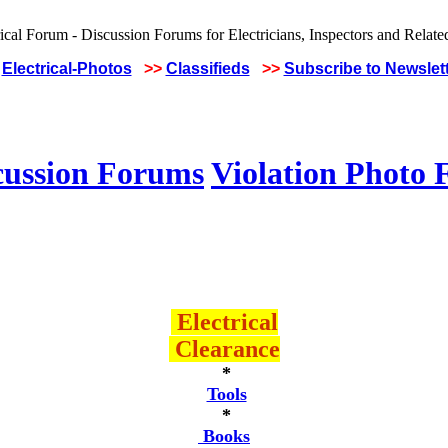
Electrical-Photos
>>
Classifieds
>>
Subscribe to Newslet
cussion Forums
Violation Photo
Electrical
Clearance
*
Tools
*
Books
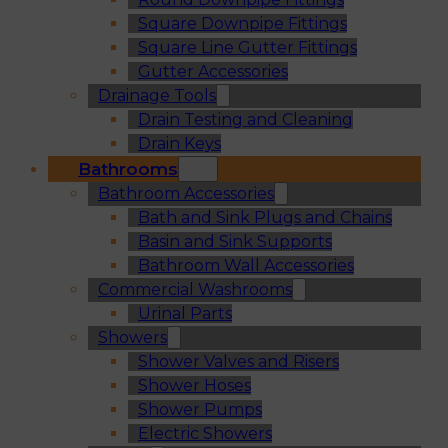
Square Downpipe Fittings
Square Line Gutter Fittings
Gutter Accessories
Drainage Tools
Drain Testing and Cleaning
Drain Keys
Bathrooms
Bathroom Accessories
Bath and Sink Plugs and Chains
Basin and Sink Supports
Bathroom Wall Accessories
Commercial Washrooms
Urinal Parts
Showers
Shower Valves and Risers
Shower Hoses
Shower Pumps
Electric Showers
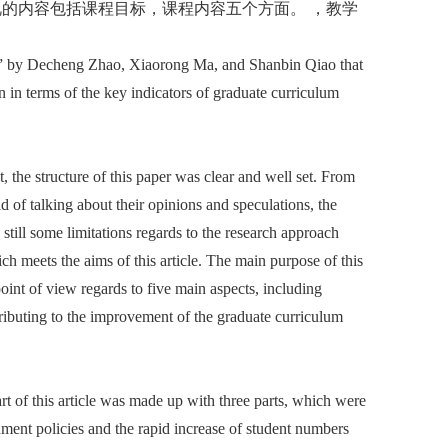
的内容包括课程目标，课程内容五个方面。 ，教学
iew” by Decheng Zhao, Xiaorong Ma, and Shanbin Qiao that
 in terms of the key indicators of graduate curriculum
t, the structure of this paper was clear and well set. From
ead of talking about their opinions and speculations, the
still some limitations regards to the research approach
ch meets the aims of this article. The main purpose of this
oint of view regards to five main aspects, including
tributing to the improvement of the graduate curriculum
art of this article was made up with three parts, which were
nment policies and the rapid increase of student numbers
+---+
§ **WHAT YOU ARE ASKED TO DO**
When the word "Accessories" appears in a line of the listing, copy that line.

§ **RESPONSE TO THIS EXERCISE**
Gutter Accessories
Bathroom Accessories
Bathroom Wall Accessories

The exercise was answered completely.